YOUR GOAL
Show each line in the entries below that contains the string "false", with case counting.

MATERIALS PROVIDED
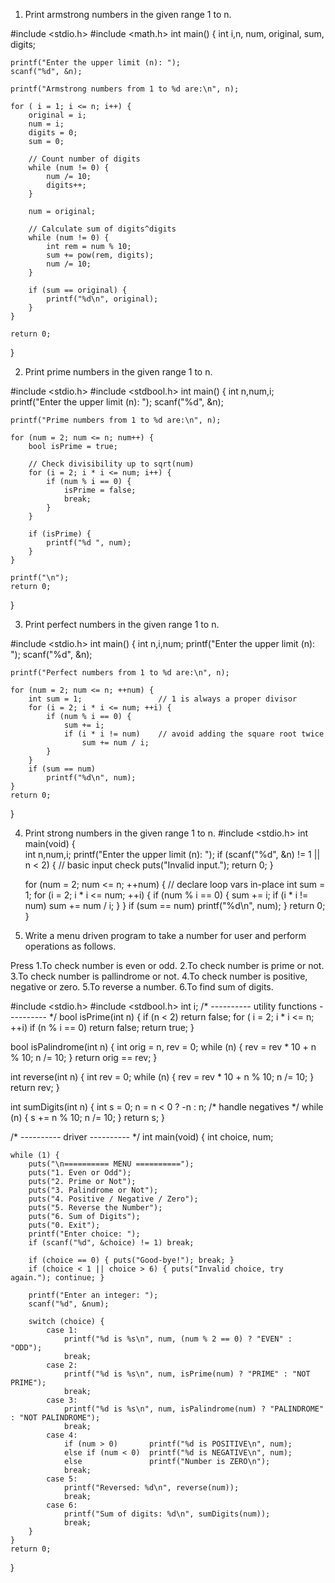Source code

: 1. Print armstrong numbers in the given range 1 to n.

#include <stdio.h>
#include <math.h>
int main() {
    int i,n, num, original, sum, digits;

    printf("Enter the upper limit (n): ");
    scanf("%d", &n);

    printf("Armstrong numbers from 1 to %d are:\n", n);

    for ( i = 1; i <= n; i++) {
        original = i;
        num = i;
        digits = 0;
        sum = 0;

        // Count number of digits
        while (num != 0) {
            num /= 10;
            digits++;
        }

        num = original;

        // Calculate sum of digits^digits
        while (num != 0) {
            int rem = num % 10;
            sum += pow(rem, digits);
            num /= 10;
        }

        if (sum == original) {
            printf("%d\n", original);
        }
    }

    return 0;
}


2. Print prime numbers in the given range 1 to n.

#include <stdio.h>
#include <stdbool.h>
int main() {
    int n,num,i;
    printf("Enter the upper limit (n): ");
    scanf("%d", &n);

    printf("Prime numbers from 1 to %d are:\n", n);

    for (num = 2; num <= n; num++) {
        bool isPrime = true;

        // Check divisibility up to sqrt(num)
        for (i = 2; i * i <= num; i++) {
            if (num % i == 0) {
                isPrime = false;
                break;
            }
        }

        if (isPrime) {
            printf("%d ", num);
        }
    }

    printf("\n");
    return 0;
}


3. Print perfect numbers in the given range 1 to n.

#include <stdio.h>
int main() {
    int n,i,num;
    printf("Enter the upper limit (n): ");
    scanf("%d", &n);

    printf("Perfect numbers from 1 to %d are:\n", n);

    for (num = 2; num <= n; ++num) {
        int sum = 1;                 // 1 is always a proper divisor
        for (i = 2; i * i <= num; ++i) {
            if (num % i == 0) {
                sum += i;
                if (i * i != num)    // avoid adding the square root twice
                    sum += num / i;
            }
        }
        if (sum == num)
            printf("%d\n", num);
    }
    return 0;
}


4. Print strong numbers in the given range 1 to n.
#include <stdio.h>
int main(void) {               
    int n,num,i;
    printf("Enter the upper limit (n): ");
    if (scanf("%d", &n) != 1 || n < 2) {   // basic input check
        puts("Invalid input.");
        return 0;
    }

    for (num = 2; num <= n; ++num) {   // declare loop vars in-place
        int sum = 1;
        for (i = 2; i * i <= num; ++i) {
            if (num % i == 0) {
                sum += i;
                if (i * i != num)
                    sum += num / i;
            }
        }
        if (sum == num)
            printf("%d\n", num);
    }
    return 0;
}



5. Write a menu driven program to take a number for user and perform operations as follows.

Press 1.To check number is even or odd.
2.To check number is prime or not.
3.To check number is pallindrome or not.
4.To check number is positive, negative or zero.
5.To reverse a number.
6.To find sum of digits.

#include <stdio.h>
#include <stdbool.h>
int i;
/* ---------- utility functions ---------- */
bool isPrime(int n) {
    if (n < 2) return false;
    for ( i = 2; i * i <= n; ++i)
        if (n % i == 0) return false;
    return true;
}

bool isPalindrome(int n) {
    int orig = n, rev = 0;
    while (n) { rev = rev * 10 + n % 10; n /= 10; }
    return orig == rev;
}

int reverse(int n) {
    int rev = 0;
    while (n) { rev = rev * 10 + n % 10; n /= 10; }
    return rev;
}

int sumDigits(int n) {
    int s = 0; 
    n = n < 0 ? -n : n;          /* handle negatives */
    while (n) { s += n % 10; n /= 10; }
    return s;
}

/* ---------- driver ---------- */
int main(void) {
    int choice, num;

    while (1) {
        puts("\n========== MENU ==========");
        puts("1. Even or Odd");
        puts("2. Prime or Not");
        puts("3. Palindrome or Not");
        puts("4. Positive / Negative / Zero");
        puts("5. Reverse the Number");
        puts("6. Sum of Digits");
        puts("0. Exit");
        printf("Enter choice: ");
        if (scanf("%d", &choice) != 1) break;

        if (choice == 0) { puts("Good-bye!"); break; }
        if (choice < 1 || choice > 6) { puts("Invalid choice, try again."); continue; }

        printf("Enter an integer: ");
        scanf("%d", &num);

        switch (choice) {
            case 1:
                printf("%d is %s\n", num, (num % 2 == 0) ? "EVEN" : "ODD");
                break;
            case 2:
                printf("%d is %s\n", num, isPrime(num) ? "PRIME" : "NOT PRIME");
                break;
            case 3:
                printf("%d is %s\n", num, isPalindrome(num) ? "PALINDROME" : "NOT PALINDROME");
                break;
            case 4:
                if (num > 0)       printf("%d is POSITIVE\n", num);
                else if (num < 0)  printf("%d is NEGATIVE\n", num);
                else               printf("Number is ZERO\n");
                break;
            case 5:
                printf("Reversed: %d\n", reverse(num));
                break;
            case 6:
                printf("Sum of digits: %d\n", sumDigits(num));
                break;
        }
    }
    return 0;
}
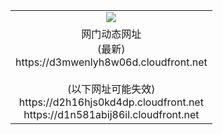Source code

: ﻿<table>
  <tr></tr>
  <tr><td colspan=2 align=center><img src="https://d3mwenlyh8w06d.cloudfront.net/Up/oGate.jpg" /></td></tr>
  <tr><td colspan=2 align=center>网门动态网址<br/>(最新)
<br>https://d3mwenlyh8w06d.cloudfront.net
<br/><br/>(以下网址可能失效)
<br>https://d2h16hjs0kd4dp.cloudfront.net
<br>https://d1n581abij86il.cloudfront.net
    </td>
  </tr>
</table>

RESULT
                isPrime = false;
    if (n < 2) return false;
        if (n % i == 0) return false;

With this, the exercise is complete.